● What is required
Leave the images out, and otherwise write out each entry exactly.

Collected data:
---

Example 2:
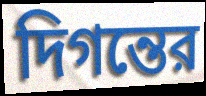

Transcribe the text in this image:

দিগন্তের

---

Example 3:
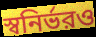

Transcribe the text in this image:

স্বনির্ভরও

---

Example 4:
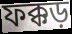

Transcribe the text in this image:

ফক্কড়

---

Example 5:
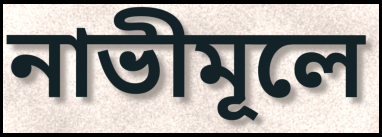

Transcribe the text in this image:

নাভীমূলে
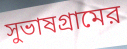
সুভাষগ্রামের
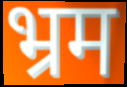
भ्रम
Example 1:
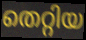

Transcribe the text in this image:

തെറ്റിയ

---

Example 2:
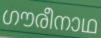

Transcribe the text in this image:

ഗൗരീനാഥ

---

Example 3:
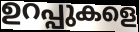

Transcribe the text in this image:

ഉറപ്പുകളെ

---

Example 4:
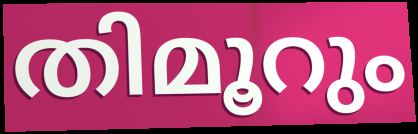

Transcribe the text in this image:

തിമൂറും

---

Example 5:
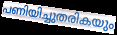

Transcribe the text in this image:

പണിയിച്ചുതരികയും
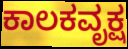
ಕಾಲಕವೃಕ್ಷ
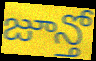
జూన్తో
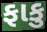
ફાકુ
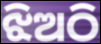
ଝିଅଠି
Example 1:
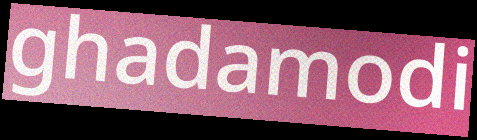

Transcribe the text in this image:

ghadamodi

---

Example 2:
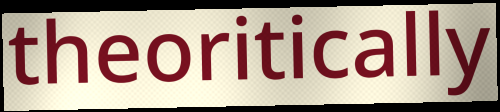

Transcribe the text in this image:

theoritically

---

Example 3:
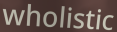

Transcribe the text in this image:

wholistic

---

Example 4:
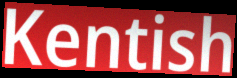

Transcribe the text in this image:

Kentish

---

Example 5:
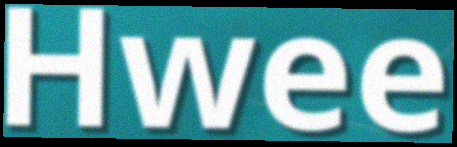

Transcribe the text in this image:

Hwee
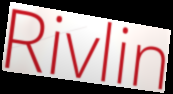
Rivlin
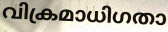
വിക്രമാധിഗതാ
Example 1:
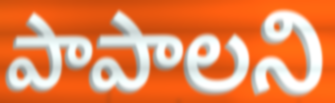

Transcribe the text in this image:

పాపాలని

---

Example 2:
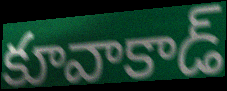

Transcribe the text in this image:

● Answer to the exercise
---

Example 2:

Transcribe the text in this image:

দিগন্তের

---

Example 3:

Transcribe the text in this image:

স্বনির্ভরও

---

Example 4:

Transcribe the text in this image:

ফক্কড়

---

Example 5:

Transcribe the text in this image:

নাভীমূলে
সুভাষগ্রামের
भ्रम
Example 1:

Transcribe the text in this image:

തെറ്റിയ

---

Example 2:

Transcribe the text in this image:

ഗൗരീനാഥ

---

Example 3:

Transcribe the text in this image:

ഉറപ്പുകളെ

---

Example 4:

Transcribe the text in this image:

തിമൂറും

---

Example 5:

Transcribe the text in this image:

പണിയിച്ചുതരികയും
ಕಾಲಕವೃಕ್ಷ
జూన్తో
ફાકુ
ଝିଅଠି
Example 1:

Transcribe the text in this image:

ghadamodi

---

Example 2:

Transcribe the text in this image:

theoritically

---

Example 3:

Transcribe the text in this image:

wholistic

---

Example 4:

Transcribe the text in this image:

Kentish

---

Example 5:

Transcribe the text in this image:

Hwee
Rivlin
വിക്രമാധിഗതാ
Example 1:

Transcribe the text in this image:

పాపాలని

---

Example 2:

Transcribe the text in this image:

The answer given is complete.